## SOURCE MATERIAL
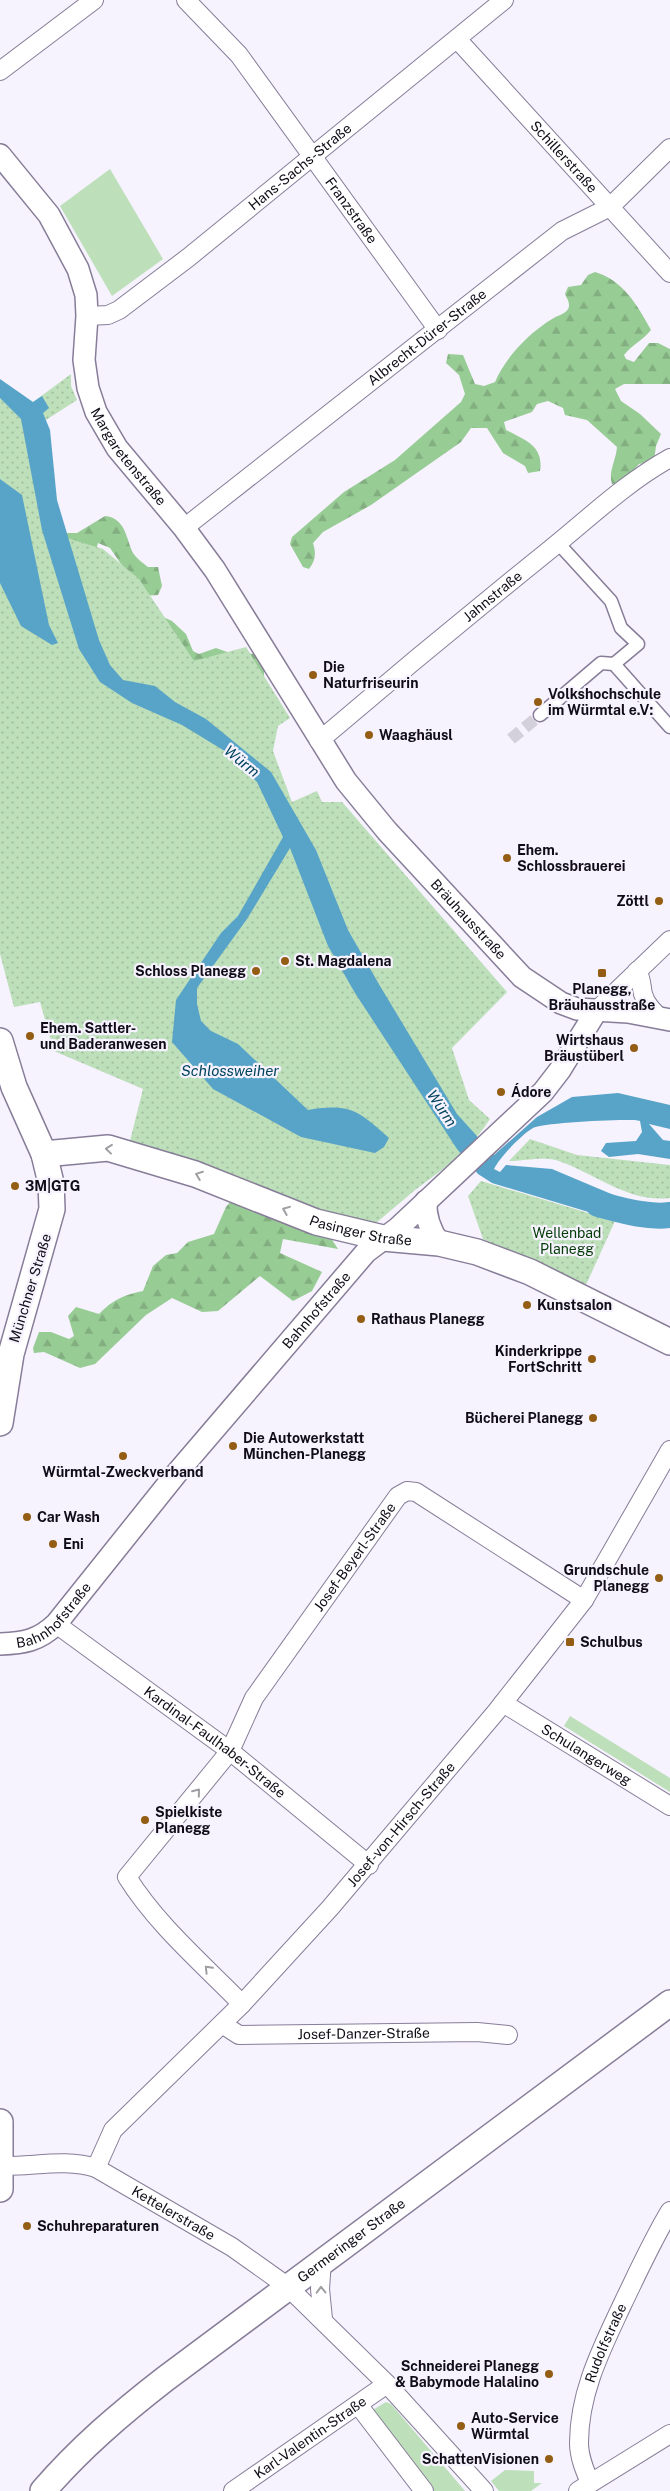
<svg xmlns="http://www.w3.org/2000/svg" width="670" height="2491" font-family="'Public Sans',sans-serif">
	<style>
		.grass { fill: #bddfba }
		.forest { fill: url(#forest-firs) }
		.park { fill: url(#park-dots) }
		.water { fill: #58a4c9 }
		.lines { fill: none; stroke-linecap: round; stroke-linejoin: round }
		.river { stroke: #58a4c9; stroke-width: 26 }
		.pedestrian-tunnel { stroke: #d4d0db; stroke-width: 12; stroke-dasharray: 12 6; stroke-linecap: butt }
		.pedestrian-casing { stroke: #877d98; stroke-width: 15 }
		.minor-casing { stroke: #877d98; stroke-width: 20 }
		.tertiary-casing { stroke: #877d98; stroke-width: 24 }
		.secondary-casing { stroke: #877d98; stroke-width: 28 }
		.pedestrian { stroke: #fff; stroke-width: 12 }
		.minor { stroke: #fff; stroke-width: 18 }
		.tertiary { stroke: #fff; stroke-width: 21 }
		.secondary { stroke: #fff; stroke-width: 25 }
		.oneway { stroke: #a09ea2 }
		.poi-dot { fill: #935d13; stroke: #f6f2fe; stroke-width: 2 }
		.labels { text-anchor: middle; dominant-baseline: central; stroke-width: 4.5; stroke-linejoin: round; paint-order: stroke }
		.street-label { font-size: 14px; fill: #110d17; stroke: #f6f2fe }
		.poi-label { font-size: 14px; font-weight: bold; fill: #110d17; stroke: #f6f2fe; text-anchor: start }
		.park-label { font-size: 14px; fill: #033b05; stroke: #f6f2fe }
		.water-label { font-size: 15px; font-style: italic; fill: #00445e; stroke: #f6f2fe }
	</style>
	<defs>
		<pattern id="forest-firs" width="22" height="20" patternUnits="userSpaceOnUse" patternTransform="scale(1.25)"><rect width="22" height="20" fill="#98cc95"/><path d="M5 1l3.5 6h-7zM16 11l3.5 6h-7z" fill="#82ae80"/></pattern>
		<pattern id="park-dots" width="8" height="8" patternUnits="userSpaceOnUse" patternTransform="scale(1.25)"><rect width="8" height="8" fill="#bddfba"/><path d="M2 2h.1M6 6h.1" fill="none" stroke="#a1be9f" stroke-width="1.8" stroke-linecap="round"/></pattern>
	</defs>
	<rect width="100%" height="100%" fill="#f6f2fe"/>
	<g class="grass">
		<polygon points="110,169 163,259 112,296 60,206"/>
		<polygon points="570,1716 670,1778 670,1792 564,1726"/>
		<polygon points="386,2402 391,2404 465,2491 434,2491 371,2411"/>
		<polygon points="505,2470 534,2471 534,2483 542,2483 531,2491 499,2491 491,2481"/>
	</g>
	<g class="forest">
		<path d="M595,272C623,280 638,306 651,330C643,340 632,345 624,355L626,359L634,362L649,343H658L670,349V384H624L615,389L621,401L640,414L661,434L656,446L654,461L639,464L620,486L612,484C608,471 616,461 617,447L587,420L565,415L563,408L548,401L537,404L532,412L504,422L506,430C525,440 544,446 540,471L528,473L525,466L503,453L487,428H471L461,442L371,505L323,532L313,543C316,553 316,560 309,569L303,567L290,544L292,537L344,492L395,460L461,402L465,394L459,375L446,363L448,354L463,355L475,384L484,386L495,382C505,358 529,333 552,319C558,315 564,315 568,309C571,304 567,299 565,294L568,287L581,285L588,275Z"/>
		<path d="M105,516C126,518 126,539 133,553C136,558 143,563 148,567H158L162,586L158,595L143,596L110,548L98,543L93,560L152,612L172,621L186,634L193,651L199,654L216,648L227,652L257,654L264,667V695L215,690L68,541L66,533H77Z"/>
		<path d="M235,1196L327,1232L338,1249L283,1239L280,1253L322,1272L312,1291L293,1301L260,1276L218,1311L202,1312L172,1298L146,1315L95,1364L80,1368L44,1352L34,1353L33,1348L39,1332H51L69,1339L74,1336L68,1316L76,1307L99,1314C112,1300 124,1295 143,1291L153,1266L166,1255L177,1253L188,1242L214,1234L226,1207Z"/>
	</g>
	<g class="park">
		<polygon points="71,374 71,386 77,400 46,420 33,402"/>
		<path d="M0,398L19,408L54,534L103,549L139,579L194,661L246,647L290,718L278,726L273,751L292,802L317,791L322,802H342L507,992L452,1048L469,1100L490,1119C473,1145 452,1163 427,1181C409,1194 393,1209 376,1223L318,1212L129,1145L143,1089L54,1051L40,1002L14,1007L0,954Z"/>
		<path d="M530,1139L577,1155L670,1165V1198C629,1203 596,1174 559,1161C546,1156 524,1161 509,1161Z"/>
		<polygon points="481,1181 615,1221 585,1287 483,1239 468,1196"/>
	</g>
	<g class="water">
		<path d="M0,379L33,402L42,396L49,408L43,413L50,430L57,500L99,640L110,665L123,680L155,686L175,702L206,719L271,772L316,850L348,930L380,986L457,1114L494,1155L537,1117L572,1097L618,1093L670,1105V1129L649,1124L663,1140L670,1141V1159L638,1154L609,1157L601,1151L606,1143L636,1141L642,1132L640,1121C630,1118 541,1123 533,1128C521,1135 500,1157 494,1169L500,1172L506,1165L552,1169L635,1204L632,1216L625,1223L492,1183L478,1174L457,1149L355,993L328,946L290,848L247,919L197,988V1004L201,1021L211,1031L238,1044L308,1110C351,1103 358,1111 389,1138L384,1147L375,1153L301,1137L213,1089L172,1042L176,1000L221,933L238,916L283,837L257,782L228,753L182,725L132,703L100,682L79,649L42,530L21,419L0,398Z"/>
		<polygon points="0,479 22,495 49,625 58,643 52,645 21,626 0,583"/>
	</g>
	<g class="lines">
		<path class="river" d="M598,1204C621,1210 646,1218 670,1215"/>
		<polyline class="pedestrian-tunnel" points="511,739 540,715"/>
		<g class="pedestrian-casing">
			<g id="pedestrian">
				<polyline points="614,664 670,727"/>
				<polyline points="540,715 601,663 614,664 638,644 621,628 611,601 558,543"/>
			</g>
		</g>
		<g class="minor-casing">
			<g id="minor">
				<path id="s1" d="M186,0L239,55L438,330"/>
				<path id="s2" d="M457,39L670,273"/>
				<polyline points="0,71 94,0"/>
				<path id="s3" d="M87,316L108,315L119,310L189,257L504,0"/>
				<path id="s4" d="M184,528L562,231L610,207L670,148"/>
				<path id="s5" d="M319,741C394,677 470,614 547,552C587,520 625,483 670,458"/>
				<path d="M637,971C642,979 641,985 643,994C646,1004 652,1010 659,1017"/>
				<polyline points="597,1010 670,940"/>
				<path id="s6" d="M56,1624L230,1751L369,1865"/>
				<path id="s7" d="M503,1703L670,1806"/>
				<path id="s8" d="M242,2004C203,1964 157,1925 127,1877L230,1751L254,1698L398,1496L407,1491L416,1492L584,1600"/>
				<path id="s9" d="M222,2024L239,2035L477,2032L508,2035"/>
				<path id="s10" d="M1,2166C33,2167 65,2158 96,2168L232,2247L287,2286L387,2384L484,2491"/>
				<path id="s11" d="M96,2168L113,2130L242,2004L330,1908L496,1712L584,1600L670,1450"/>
				<polyline points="322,2260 320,2289 323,2319"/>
				<polyline points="359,2406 424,2491"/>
				<path id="s12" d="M590,2483C585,2471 579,2457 579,2443C579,2392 602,2348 623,2303C638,2272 652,2241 670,2211"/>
				<path id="s13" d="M233,2491L387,2384"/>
				<polyline points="578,2491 670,2434"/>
			</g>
		</g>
		<g class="tertiary-casing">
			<g id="tertiary">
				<path id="s14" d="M0,155L49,215L78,269L86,295L87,316L84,360L88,388L96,412L117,448L184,528L215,570L346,781L387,831L522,977L561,1003L577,1009L628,1012L670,1020"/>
				<path d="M426,1201C425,1217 430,1230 439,1243"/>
				<path id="s15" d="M0,1644C24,1643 38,1641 56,1624L176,1474L366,1252L398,1228L543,1092L560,1070L597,1010"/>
			</g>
		</g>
		<g class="secondary-casing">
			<g id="secondary">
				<polyline points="0,1041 14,1087 44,1154 51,1183 52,1209 11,1354 0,1423"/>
				<path id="s16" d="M44,1154L108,1148L195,1174L316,1222L383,1238L439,1243L477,1252L530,1272L670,1342"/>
				<polyline points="0,2122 0,2189"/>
				<path id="s17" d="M43,2491C80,2448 120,2414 165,2379L670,2003"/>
			</g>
		</g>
		<use href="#pedestrian" class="pedestrian"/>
		<use href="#minor" class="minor"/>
		<use href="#tertiary" class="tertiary"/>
		<use href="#secondary" class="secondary"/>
	</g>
	<defs><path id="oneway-chevron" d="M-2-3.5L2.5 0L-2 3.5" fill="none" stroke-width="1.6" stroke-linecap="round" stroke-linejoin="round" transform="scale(1.25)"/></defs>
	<g class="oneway">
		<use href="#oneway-chevron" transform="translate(109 1149) rotate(-174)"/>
		<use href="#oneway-chevron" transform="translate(199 1175) rotate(-159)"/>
		<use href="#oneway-chevron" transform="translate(286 1210) rotate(-158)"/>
		<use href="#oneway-chevron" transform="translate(197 1792) rotate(-51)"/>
		<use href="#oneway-chevron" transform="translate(208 1969) rotate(-134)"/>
		<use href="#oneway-chevron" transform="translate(321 2290) rotate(-91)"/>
	</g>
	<g class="poi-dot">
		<circle cx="313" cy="675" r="5"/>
		<circle cx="538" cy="702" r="5"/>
		<circle cx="369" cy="735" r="5"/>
		<circle cx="507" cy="858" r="5"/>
		<circle cx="659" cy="901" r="5"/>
		<circle cx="285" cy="961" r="5"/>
		<circle cx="256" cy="971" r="5"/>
		<rect x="597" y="968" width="10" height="10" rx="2.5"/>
		<circle cx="30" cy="1036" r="5"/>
		<circle cx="634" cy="1048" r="5"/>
		<circle cx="501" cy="1092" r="5"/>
		<circle cx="15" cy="1186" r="5"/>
		<circle cx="527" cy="1305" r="5"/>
		<circle cx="361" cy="1319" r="5"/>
		<circle cx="592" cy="1359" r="5"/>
		<circle cx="593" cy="1418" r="5"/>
		<circle cx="233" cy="1446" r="5"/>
		<circle cx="123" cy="1456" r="5"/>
		<circle cx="27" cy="1517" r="5"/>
		<circle cx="53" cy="1544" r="5"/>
		<circle cx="659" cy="1578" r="5"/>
		<rect x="565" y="1637" width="10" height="10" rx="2.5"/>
		<circle cx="145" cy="1820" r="5"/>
		<circle cx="27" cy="2226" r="5"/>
		<circle cx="549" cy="2374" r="5"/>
		<circle cx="461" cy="2426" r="5"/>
		<circle cx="549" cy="2459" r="5"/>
	</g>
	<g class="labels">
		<g class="street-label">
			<text stroke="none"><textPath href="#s2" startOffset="159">Schillerstraße</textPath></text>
			<text stroke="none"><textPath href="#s3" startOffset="264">Hans-Sachs-Straße</textPath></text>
			<text stroke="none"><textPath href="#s1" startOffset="268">Franzstraße</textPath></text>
			<text stroke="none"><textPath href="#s4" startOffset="309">Albrecht-Dürer-Straße</textPath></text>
			<text stroke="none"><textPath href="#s14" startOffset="340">Margaretenstraße</textPath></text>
			<text stroke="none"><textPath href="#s5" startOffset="226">Jahnstraße</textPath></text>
			<text stroke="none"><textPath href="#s14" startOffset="916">Bräuhausstraße</textPath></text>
			<text stroke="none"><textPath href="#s16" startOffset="331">Pasinger Straße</textPath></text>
			<text transform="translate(30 1288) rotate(-73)">Münchner Straße</text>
			<text stroke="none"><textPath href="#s15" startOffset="469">Bahnhofstraße</textPath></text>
			<text stroke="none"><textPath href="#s8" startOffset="566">Josef-Beyerl-Straße</textPath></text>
			<text stroke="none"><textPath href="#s15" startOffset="64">Bahnhofstraße</textPath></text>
			<text stroke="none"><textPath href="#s6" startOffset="198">Kardinal-Faulhaber-Straße</textPath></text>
			<text stroke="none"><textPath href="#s7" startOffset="98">Schulangerweg</textPath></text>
			<text stroke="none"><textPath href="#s11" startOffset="462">Josef-von-Hirsch-Straße</textPath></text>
			<text stroke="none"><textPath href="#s9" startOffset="145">Josef-Danzer-Straße</textPath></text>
			<text stroke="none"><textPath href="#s10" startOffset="185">Kettelerstraße</textPath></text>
			<text stroke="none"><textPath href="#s17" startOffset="398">Germeringer Straße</textPath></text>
			<text stroke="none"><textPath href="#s12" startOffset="146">Rudolfstraße</textPath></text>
			<text stroke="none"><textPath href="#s13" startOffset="94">Karl-Valentin-Straße</textPath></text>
		</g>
		<g class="poi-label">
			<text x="323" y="667">Die<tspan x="323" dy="16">Naturfriseurin</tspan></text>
			<text x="548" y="694">Volkshochschule<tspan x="548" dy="16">im Würmtal e.V:</tspan></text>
			<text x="379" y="735">Waaghäusl</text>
			<text x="517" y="850">Ehem.<tspan x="517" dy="16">Schlossbrauerei</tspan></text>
			<text x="649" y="901" text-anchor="end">Zöttl</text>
			<text x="295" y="961">St. Magdalena</text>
			<text x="246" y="971" text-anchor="end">Schloss Planegg</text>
			<text x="602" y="989" text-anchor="middle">Planegg,<tspan x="602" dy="16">Bräuhausstraße</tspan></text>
			<text x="40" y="1028">Ehem. Sattler-<tspan x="40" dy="16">und Baderanwesen</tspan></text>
			<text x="624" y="1040" text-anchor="end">Wirtshaus<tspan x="624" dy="16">Bräustüberl</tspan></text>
			<text x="511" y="1092">Ádore</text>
			<text x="25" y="1186">3M|GTG</text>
			<text x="537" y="1305">Kunstsalon</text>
			<text x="371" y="1319">Rathaus Planegg</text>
			<text x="582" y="1351" text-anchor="end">Kinderkrippe<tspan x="582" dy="16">FortSchritt</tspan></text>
			<text x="583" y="1418" text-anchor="end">Bücherei Planegg</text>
			<text x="243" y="1438">Die Autowerkstatt<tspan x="243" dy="16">München-Planegg</tspan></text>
			<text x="123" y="1472" text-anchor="middle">Würmtal-Zweckverband</text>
			<text x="37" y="1517">Car Wash</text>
			<text x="63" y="1544">Eni</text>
			<text x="649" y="1570" text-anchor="end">Grundschule<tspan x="649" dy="16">Planegg</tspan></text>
			<text x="580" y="1642">Schulbus</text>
			<text x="155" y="1812">Spielkiste<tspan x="155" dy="16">Planegg</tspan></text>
			<text x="37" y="2226">Schuhreparaturen</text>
			<text x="539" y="2366" text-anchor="end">Schneiderei Planegg<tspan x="539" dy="16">&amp; Babymode Halalino</tspan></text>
			<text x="471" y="2418">Auto-Service<tspan x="471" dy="16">Würmtal</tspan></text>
			<text x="539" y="2459" text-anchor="end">SchattenVisionen</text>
		</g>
		<g class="park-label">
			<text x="567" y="1233">Wellenbad<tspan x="567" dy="16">Planegg</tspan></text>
		</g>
		<g class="water-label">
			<text transform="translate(242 761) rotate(39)">Würm</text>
			<text x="230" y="1070">Schlossweiher</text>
			<text transform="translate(442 1108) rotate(56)">Würm</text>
		</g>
	</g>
</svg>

## WHAT IS EXPECTED
Check each line above for the string "labels" and copy every line that has it.

## EXPECTED ANSWER
		.labels { text-anchor: middle; dominant-baseline: central; stroke-width: 4.5; stroke-linejoin: round; paint-order: stroke }
	<g class="labels">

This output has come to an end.